Exercise: Could you reproduce every record below exactly, excluding all pictures?
-- Source material follows --
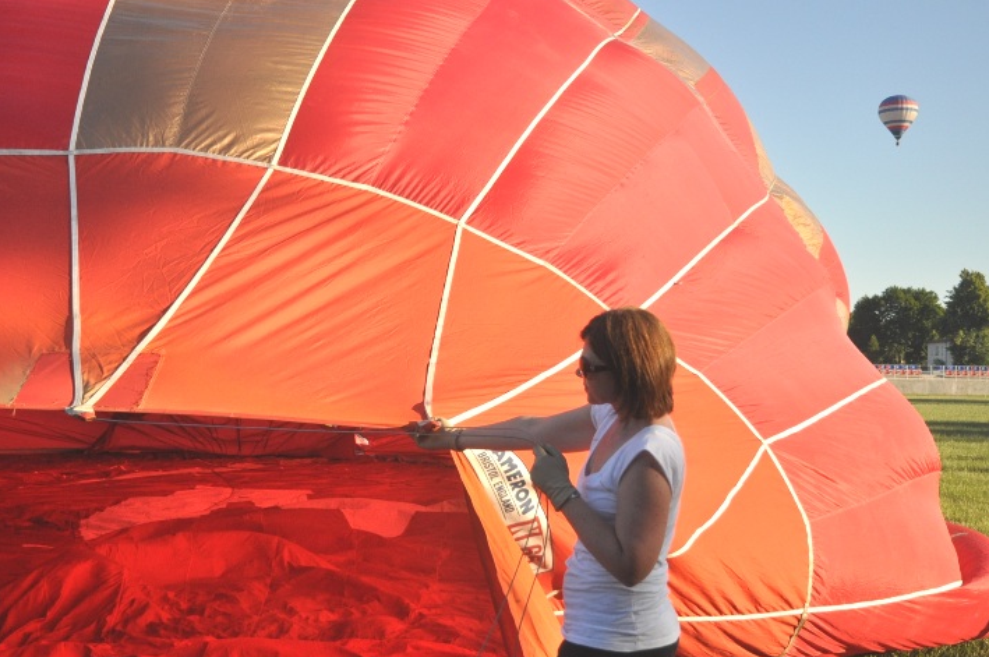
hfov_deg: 44.5
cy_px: 348
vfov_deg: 30.4
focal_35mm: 44
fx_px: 1207
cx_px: 432
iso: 800
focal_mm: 26
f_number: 4.5
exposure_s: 1/2500
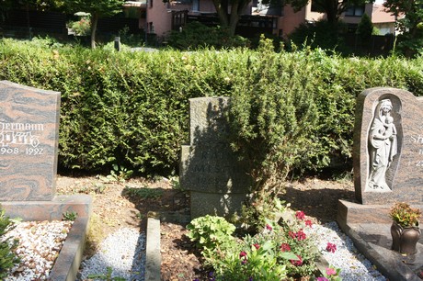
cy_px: 140
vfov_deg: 33.0
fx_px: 476
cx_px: 212
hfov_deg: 48.0
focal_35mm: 40
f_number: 6.3
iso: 400
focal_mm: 27
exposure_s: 1/250
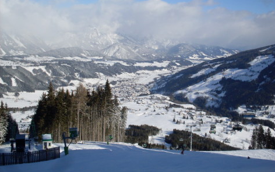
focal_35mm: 41
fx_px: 307
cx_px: 139
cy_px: 69
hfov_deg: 48.2
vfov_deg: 31.2
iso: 80
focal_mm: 6.3
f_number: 8.4
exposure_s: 1/500
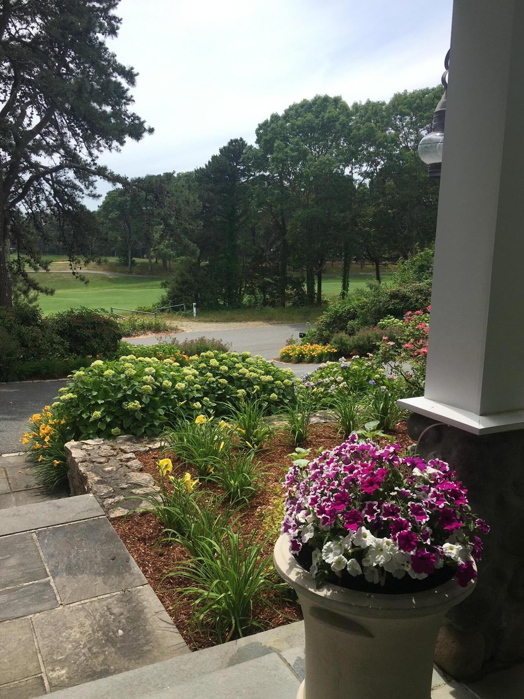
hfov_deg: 46.8
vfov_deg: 59.9
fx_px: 605
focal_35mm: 30
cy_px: 360
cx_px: 262
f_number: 2.2
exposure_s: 1/1202
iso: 25
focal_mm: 4.15
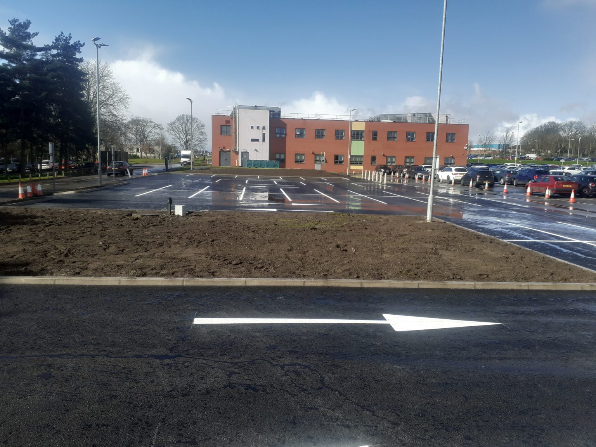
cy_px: 224
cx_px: 298
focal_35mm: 27
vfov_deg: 51.4
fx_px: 465
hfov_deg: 65.3
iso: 40
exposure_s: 1/1335
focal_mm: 3.6
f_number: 1.9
-- Source material concluded --
Task output:
hfov_deg: 44.5
cy_px: 348
vfov_deg: 30.4
focal_35mm: 44
fx_px: 1207
cx_px: 432
iso: 800
focal_mm: 26
f_number: 4.5
exposure_s: 1/2500
cy_px: 140
vfov_deg: 33.0
fx_px: 476
cx_px: 212
hfov_deg: 48.0
focal_35mm: 40
f_number: 6.3
iso: 400
focal_mm: 27
exposure_s: 1/250
focal_35mm: 41
fx_px: 307
cx_px: 139
cy_px: 69
hfov_deg: 48.2
vfov_deg: 31.2
iso: 80
focal_mm: 6.3
f_number: 8.4
exposure_s: 1/500
hfov_deg: 46.8
vfov_deg: 59.9
fx_px: 605
focal_35mm: 30
cy_px: 360
cx_px: 262
f_number: 2.2
exposure_s: 1/1202
iso: 25
focal_mm: 4.15
cy_px: 224
cx_px: 298
focal_35mm: 27
vfov_deg: 51.4
fx_px: 465
hfov_deg: 65.3
iso: 40
exposure_s: 1/1335
focal_mm: 3.6
f_number: 1.9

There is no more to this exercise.